Nach wie vor sind Antikörper die mit weitem Abstand wichtigste hochwirksame Klasse biologischer Pharmakotherapeutika. Inzwischen werden nicht nur IgG produziert, sondern auch andere Formate entwickelt und verwendet: IgG-Toxin-Konjugate, Antikörperfragmente, bispezifische Antikörper und Antikörperfusionsproteine. Sie alle dienen Zwecken wie der Rezeptor- oder Ligandenblockade, der Zellvernichtung oder der Ligandenbindung im Extrazellulärraum. Das Ausgangsmaterial für den Einsatz von  maschinellem Lernen (ML) im Antikörperdesign sind humane B- und T-Zellbibliotheken, die durch Sequenzierung der für die variablen Regionen kodierenden Nukleinsäuren gewonnen werden und zwischen 10^13 (B-Zellbibliothek) und 10^18 Sequenzen (T-Zellbibliothek) enthalten. Unter anderem kann versucht werden, mit Hilfe dieser Bibliotheken, aus denen wie bei GPT4 mit Hilfe autoregressiver dNN multivariate Sequenzmodelle berechnet werden können, die Antigenspezifität der Sequenzen zu berechnen. Allerdings verstehen wir die Interaktion der VH- mit LH-Kette (variable heavy und light) schlecht und haben noch keine guten Modelle für die Faltung des für die Antigenspezifität entscheidenden CDR-H3-Loops. Daher muss Antikörperdesign heute immer von einer spezifischen Fragestellung ausgehen, für die Daten erzeugt werden, um dedizierte Modelle zu trainieren. Hierfür gibt es schon sehr überzeugende Ergebnisse im Bereich der Anti-Tumorrezeptor-Antikörperforschung.
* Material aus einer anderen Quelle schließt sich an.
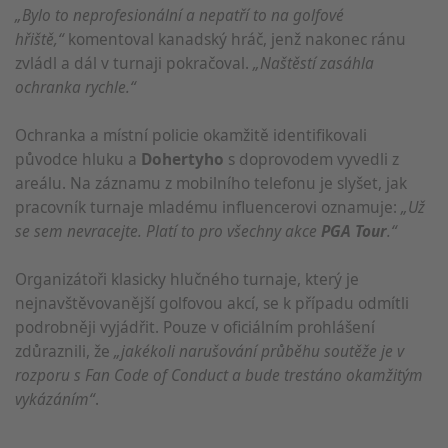
„Bylo to neprofesionální a nepatří to na golfové
hřiště,“
komentoval kanadský hráč, jenž nakonec ránu
zvládl a dál v turnaji pokračoval.
„Naštěstí zasáhla
ochranka rychle.“
Ochranka a místní policie okamžitě identifikovali
původce hluku a
Dohertyho
s doprovodem vyvedli z
areálu. Na záznamu z mobilního telefonu je slyšet, jak
pracovník turnaje mladému influencerovi oznamuje:
„Už
se sem nevracejte. Platí to pro všechny akce
PGA Tour
.“
Organizátoři klasicky hlučného turnaje, který je
nejnavštěvovanější golfovou akcí, se k případu odmítli
podrobněji vyjádřit. Pouze v oficiálním prohlášení
zdůraznili, že
„jakékoli narušování průběhu soutěže je v
rozporu s Fan Code of Conduct a bude trestáno okamžitým
vykázáním“
.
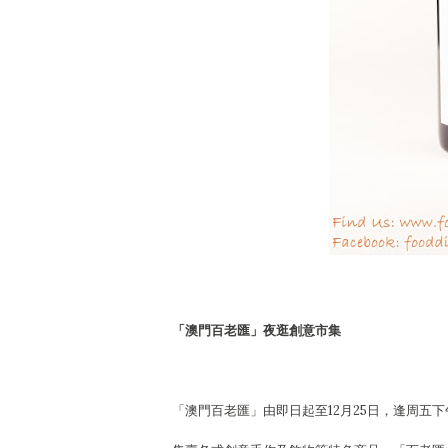
「澳門百老匯」夜逛創意市集
「澳門百老匯」由即日起至12月25日，逢周五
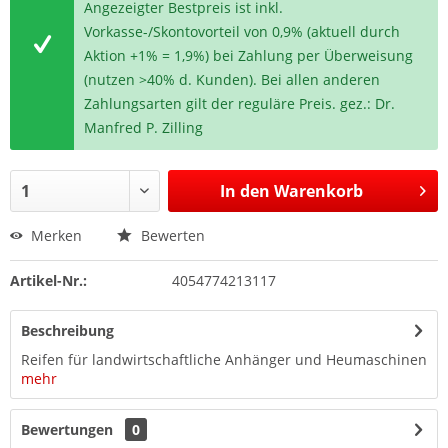
Angezeigter Bestpreis ist inkl.
Vorkasse-/Skontovorteil von 0,9% (aktuell durch
Aktion +1% = 1,9%) bei Zahlung per Überweisung
(nutzen >40% d. Kunden). Bei allen anderen
Zahlungsarten gilt der reguläre Preis. gez.: Dr.
Manfred P. Zilling
In den
Warenkorb
Merken
Bewerten
Artikel-Nr.:
4054774213117
Beschreibung
Reifen für landwirtschaftliche Anhänger und Heumaschinen
mehr
Bewertungen
0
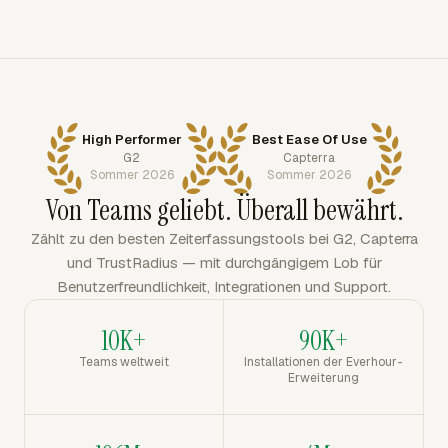
High Performer
Best Ease Of Use
G2
Capterra
Sommer 2026
Sommer 2026
Von Teams geliebt. Überall bewährt.
Zählt zu den besten Zeiterfassungstools bei G2, Capterra
und TrustRadius — mit durchgängigem Lob für
Benutzerfreundlichkeit, Integrationen und Support.
10K+
90K+
Teams weltweit
Installationen der Everhour-
Erweiterung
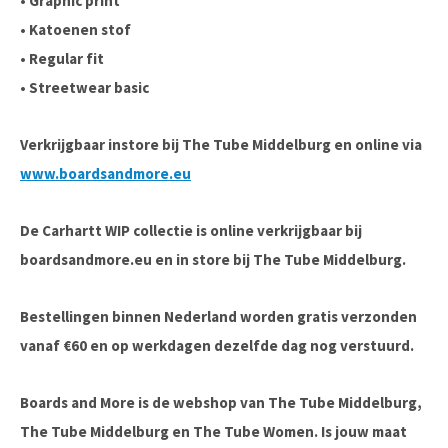
• Graphic print
• Katoenen stof
• Regular fit
• Streetwear basic
Verkrijgbaar instore bij The Tube Middelburg en online via
www.boardsandmore.eu
De Carhartt WIP collectie is online verkrijgbaar bij
boardsandmore.eu en in store bij The Tube Middelburg.
Bestellingen binnen Nederland worden gratis verzonden
vanaf €60 en op werkdagen dezelfde dag nog verstuurd.
Boards and More is de webshop van The Tube Middelburg,
The Tube Middelburg en The Tube Women. Is jouw maat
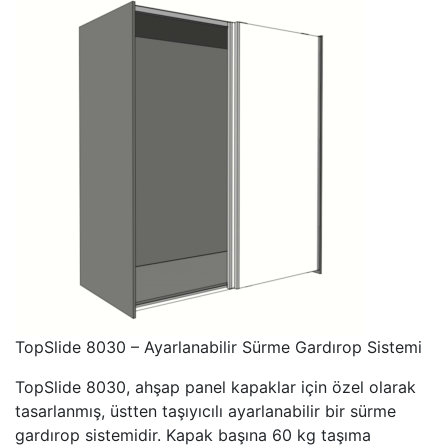
TopSlide 8030 – Ayarlanabilir Sürme Gardırop Sistemi
TopSlide 8030, ahşap panel kapaklar için özel olarak
tasarlanmış, üstten taşıyıcılı ayarlanabilir bir sürme
gardırop sistemidir. Kapak başına 60 kg taşıma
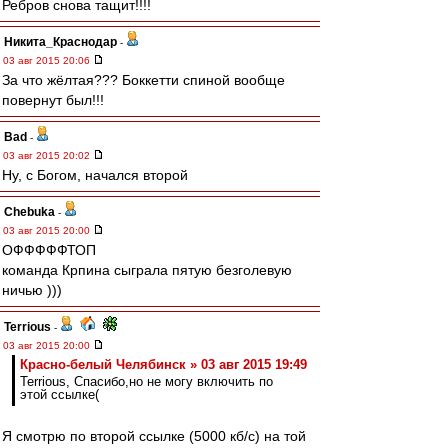
Ребров снова тащит!!!!
Никита_Краснодар
-
03 авг 2015 20:06
За что жёлтая??? Боккетти спиной вообще
повернут был!!!
Bad
-
03 авг 2015 20:02
Ну, с Богом, начался второй
Chebuka
-
03 авг 2015 20:00
ОФФФФФТОП
команда Крпина сыграла пятую безголевую
ничью )))
Terrious
-
03 авг 2015 20:00
Красно-белый Челябинск » 03 авг 2015 19:49
Terrious, Спасибо,но не могу включить по
этой ссылке(
Я смотрю по второй ссылке (5000 кб/с) на той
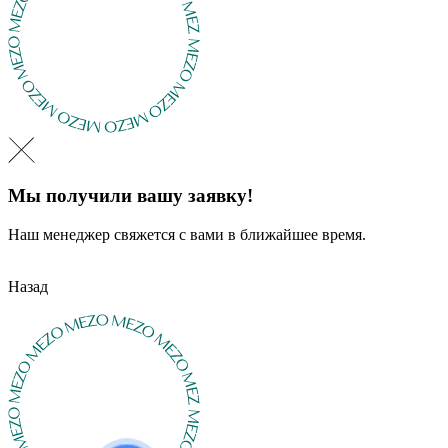
Мы получили вашу заявку!
Наш менеджер свяжется с вами в ближайшее время.
Назад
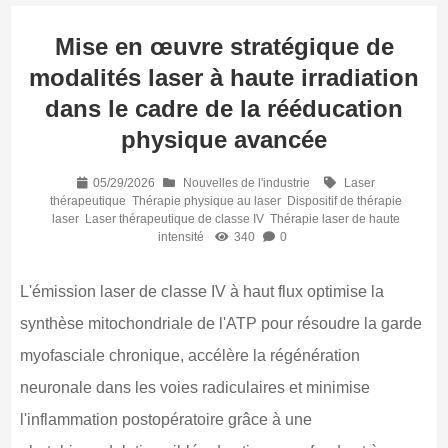
Mise en œuvre stratégique de
modalités laser à haute irradiation
dans le cadre de la rééducation
physique avancée
05/29/2026
Nouvelles de l'industrie
Laser
thérapeutique
Thérapie physique au laser
Dispositif de thérapie
laser
Laser thérapeutique de classe IV
Thérapie laser de haute
intensité
340
0
L'émission laser de classe IV à haut flux optimise la
synthèse mitochondriale de l'ATP pour résoudre la garde
myofasciale chronique, accélère la régénération
neuronale dans les voies radiculaires et minimise
l'inflammation postopératoire grâce à une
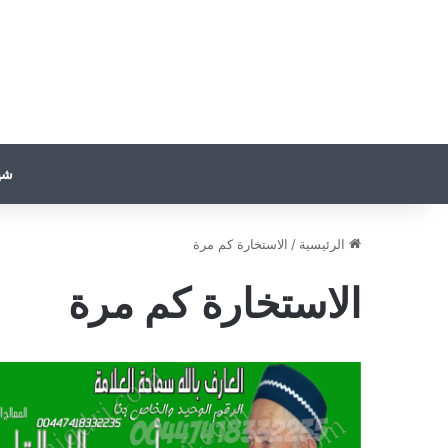
شي
الرئيسية
/
الاستخارة كم مرة
الاستخارة كم مرة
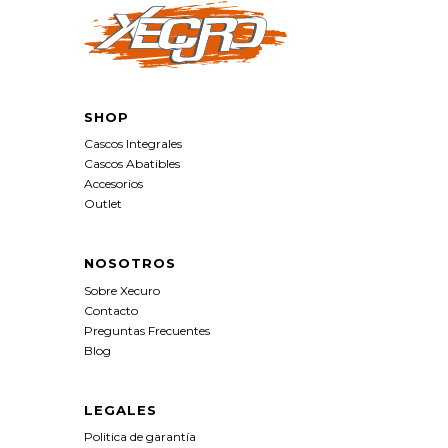
SHOP
Cascos Integrales
Cascos Abatibles
Accesorios
Outlet
NOSOTROS
Sobre Xecuro
Contacto
Preguntas Frecuentes
Blog
LEGALES
Politica de garantía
Die Zukunft des Proteindesigns

Durch den rasanten Fortschritt bei der Proteinstrukturvorhersage mit Modellen wie dem Encoder-Decoder-dNN-Sequenzmodell Alphafold oder ähnlichen Algorithmen wie RoseTTAFOld ist es nun möglich geworden, Proteine de novo zu designen. Dabei können aus zufällig generierten Aminosäuresquenzen mit Hilfe der Modelle oftmals realistische Strukturen vorhergesagt werden. Vor allem können Aminosäuresequenzen ausgegeben werden, die erwünschte funktionale Domänen mit Hilfe weiterer Strukturen zu faltungsfähigen und stabilen Proteinen ergänzen. Außerdem ist es möglich, partielle funktionale Domänen auf Struktur- oder Sequenzebene zu ergänzen. Auf diese Weise ist es nun möglich, Proteine mit vordefinierten funktionalen Eigenschaften zu designen, wie etwa Epitope zur Immunisierung, funktionale katalytische Zentren von Enzymen oder Protein-bindende Proteine. Die besten Modelle sind nun anders als ihre Vorläufer dazu in der Lage, Sequenz und Struktur gemeinsam zu berechnen. Der Weg zum vollständig in silico generierten Designpharmakotherapeutikum ist noch weit, da selbst dann, wenn hochspezifische de-novo-Proteine verfügbar werden, noch Fragen der Expression, Stabilisierung, sinnvollen zellulären oder extrazellulären Lokalisierung und Immugenität/Toxizität gelöst werden, für die wir heute noch keine Antwort haben. Das Feld ist jedoch im gesamten Bereich des in silico-Designs von Makromolekülen am weitesten fortgeschritten.